Pour chacune des affirmations suivantes, indiquez par oui ou par non si elle concorde avec la critique de Mission to Mars présentée ci-dessous, en citant à l'identique les mots qui permettent de trancher. (a) Brian De Palma était le premier réalisateur prévu pour ce projet. (b) Le genre abordé dans ce film était nouveau pour De Palma. (c) Le plan séquence du début du film se déroule pendant un barbecue organisé en l'honneur des astronautes.

**EXTRAIT**
============================================================
Mission to Mars : Critique

Renaud Moran | 7 novembre 2006
Renaud Moran | 7 novembre 2006

L'odyssée spatiale de Brian De Palma

Misson to Mars est bien un film « depalmien ». Certes débarqué tardivement sur un projet impersonnel pour remplacer au pied levé le précédent réalisateur, notre homme n'en a pas pour autant abandonné son cinéma et ses obsessions. Il en a juste profité pour s'essayer à un genre (nouveau pour lui) qui le passionnait depuis son enfance et réaliser SON space opera, aventure humaine magnifique et passionnante qui évite les clichés inhérents habituels sur l'héroïsme et tous ce qui peut-être lié de près ou de loin à ce genre de films (hollywoodiens). Et cette patte, ce style unique et facilement identifiable de De Palma, fait de maestria visuelle et esthétique, se reconnaît immédiatement, dès les premiers plans du film, avec ce plan séquence (une habitude chez cet auteur) lors du barbecue donné en l'honneur des astronautes sur le départ. Point de doute alors. Il suffit maintenant de juger le film en tant que tel, pour ce qu'il est.
============================================================
**DONNÉES BRUTES**
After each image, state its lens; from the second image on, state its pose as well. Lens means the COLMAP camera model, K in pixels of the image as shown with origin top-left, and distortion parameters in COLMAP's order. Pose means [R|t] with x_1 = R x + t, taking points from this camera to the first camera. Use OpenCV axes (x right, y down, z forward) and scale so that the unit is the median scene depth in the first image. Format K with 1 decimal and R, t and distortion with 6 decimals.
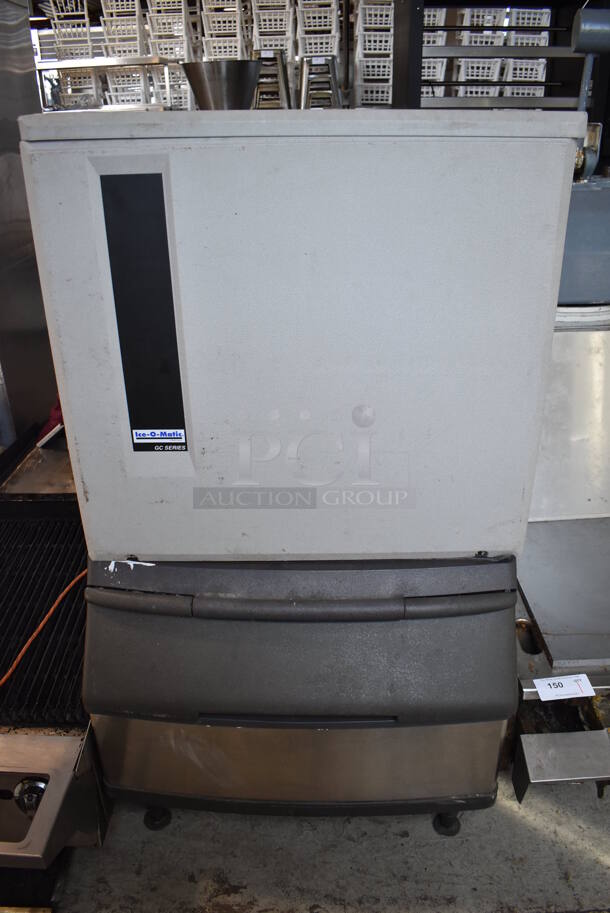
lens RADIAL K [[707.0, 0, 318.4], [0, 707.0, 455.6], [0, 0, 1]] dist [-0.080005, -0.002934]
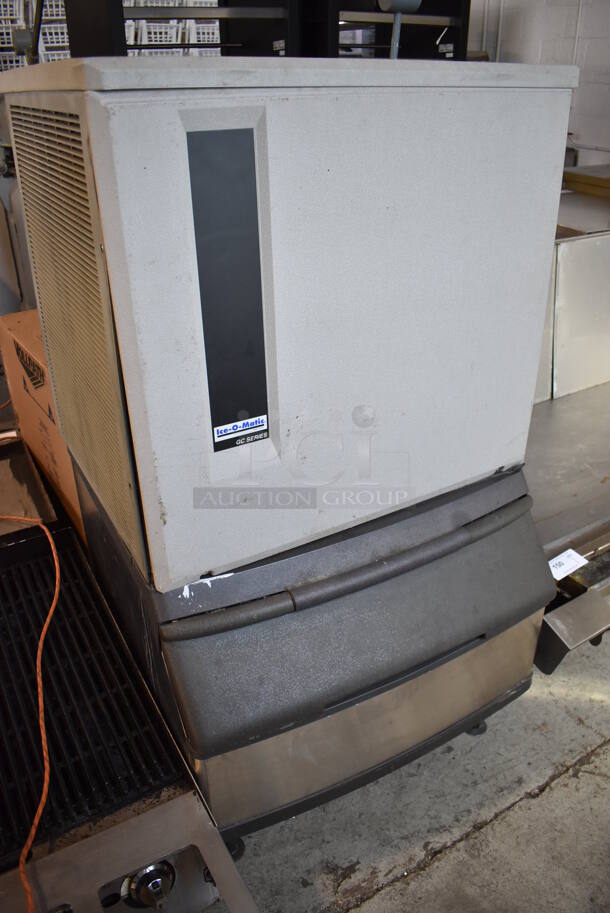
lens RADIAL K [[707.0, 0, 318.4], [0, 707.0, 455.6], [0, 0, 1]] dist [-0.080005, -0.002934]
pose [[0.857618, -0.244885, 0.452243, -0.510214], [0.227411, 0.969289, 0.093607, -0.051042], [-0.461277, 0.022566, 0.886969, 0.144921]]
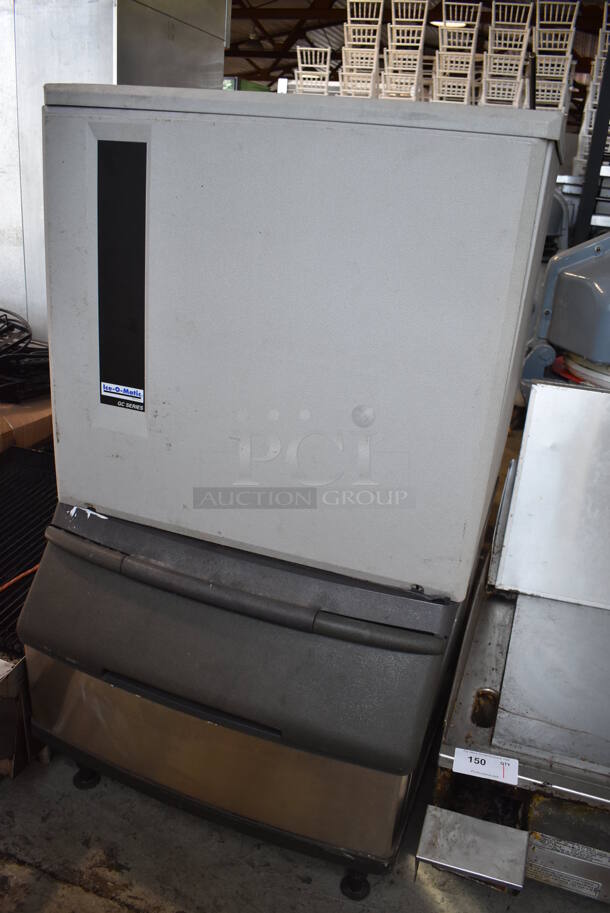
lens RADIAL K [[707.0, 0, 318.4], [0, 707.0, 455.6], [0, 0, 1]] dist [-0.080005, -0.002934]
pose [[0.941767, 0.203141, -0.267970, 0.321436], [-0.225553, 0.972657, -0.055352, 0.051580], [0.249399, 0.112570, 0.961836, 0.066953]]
============================================================
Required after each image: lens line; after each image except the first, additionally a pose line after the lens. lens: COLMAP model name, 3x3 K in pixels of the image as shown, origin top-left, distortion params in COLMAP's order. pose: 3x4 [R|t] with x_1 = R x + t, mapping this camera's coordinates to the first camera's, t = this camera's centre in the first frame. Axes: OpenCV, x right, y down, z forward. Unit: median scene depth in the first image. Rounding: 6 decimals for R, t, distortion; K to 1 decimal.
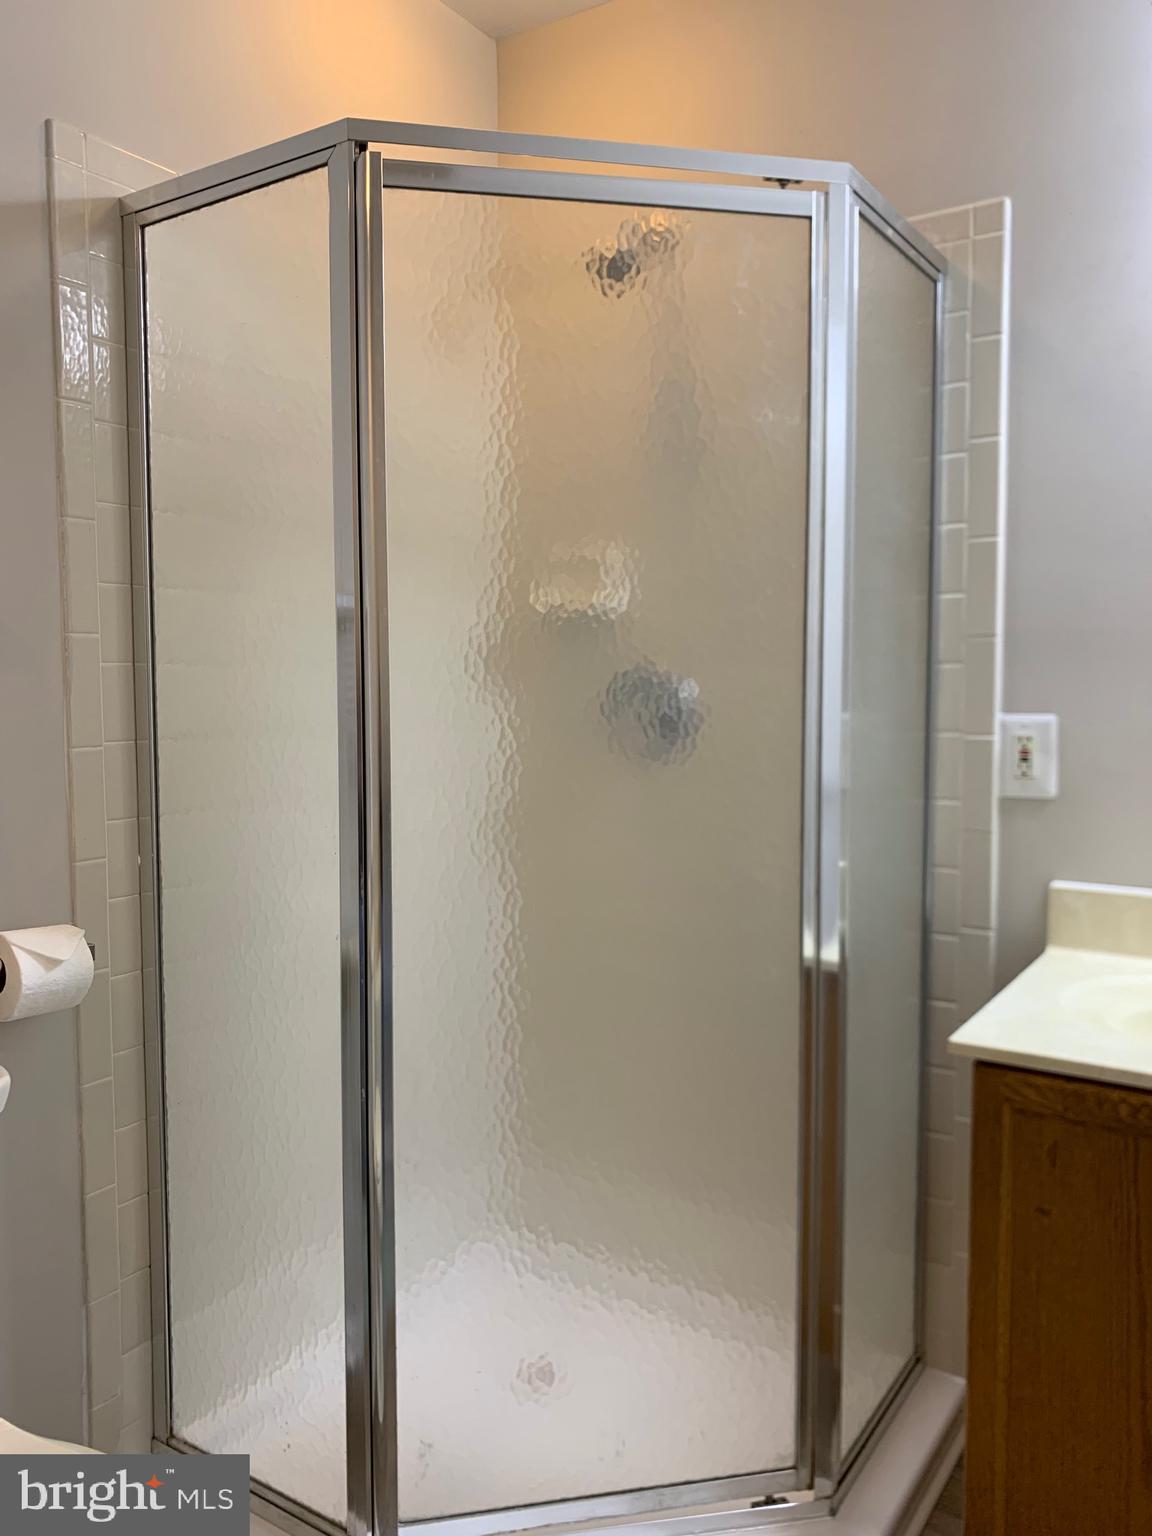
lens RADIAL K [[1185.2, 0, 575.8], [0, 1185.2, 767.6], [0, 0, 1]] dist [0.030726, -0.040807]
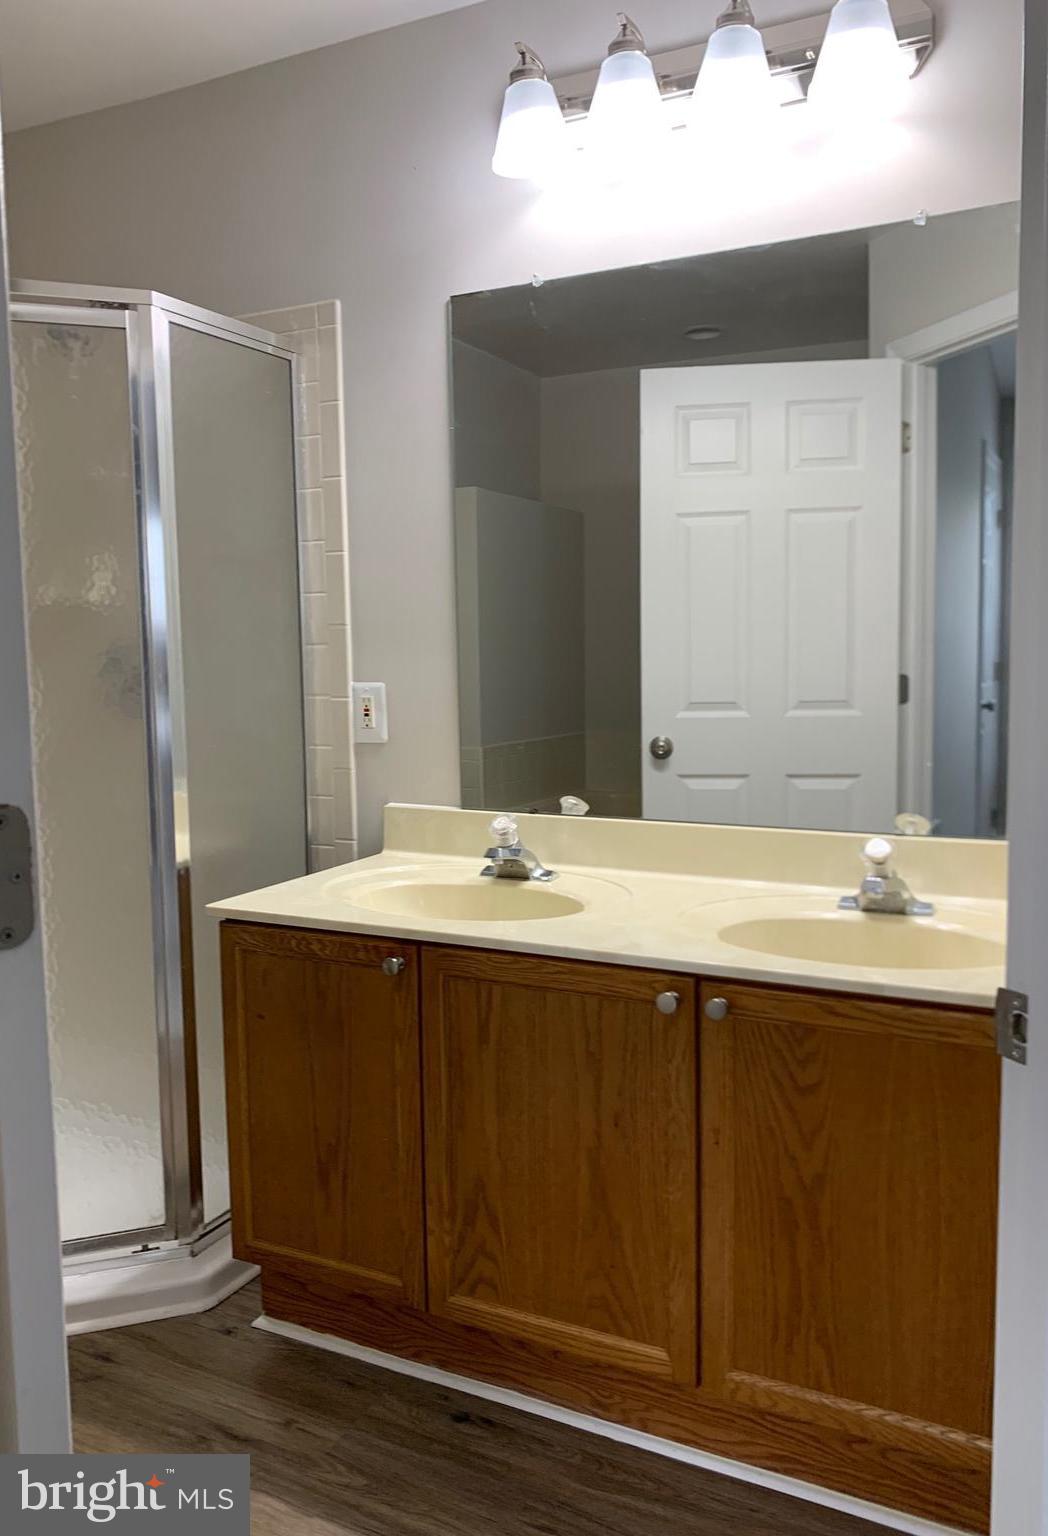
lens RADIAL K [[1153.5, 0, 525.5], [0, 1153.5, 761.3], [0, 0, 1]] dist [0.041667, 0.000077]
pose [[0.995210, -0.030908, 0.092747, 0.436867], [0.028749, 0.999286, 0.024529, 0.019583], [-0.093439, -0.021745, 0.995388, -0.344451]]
============================================================
**CORRIGÉ**
(a) Non : « pour remplacer au pied levé le précédent réalisateur ».
(b) Oui : « un genre (nouveau pour lui) ».
(c) Oui : « lors du barbecue donné en l'honneur des astronautes sur le départ ».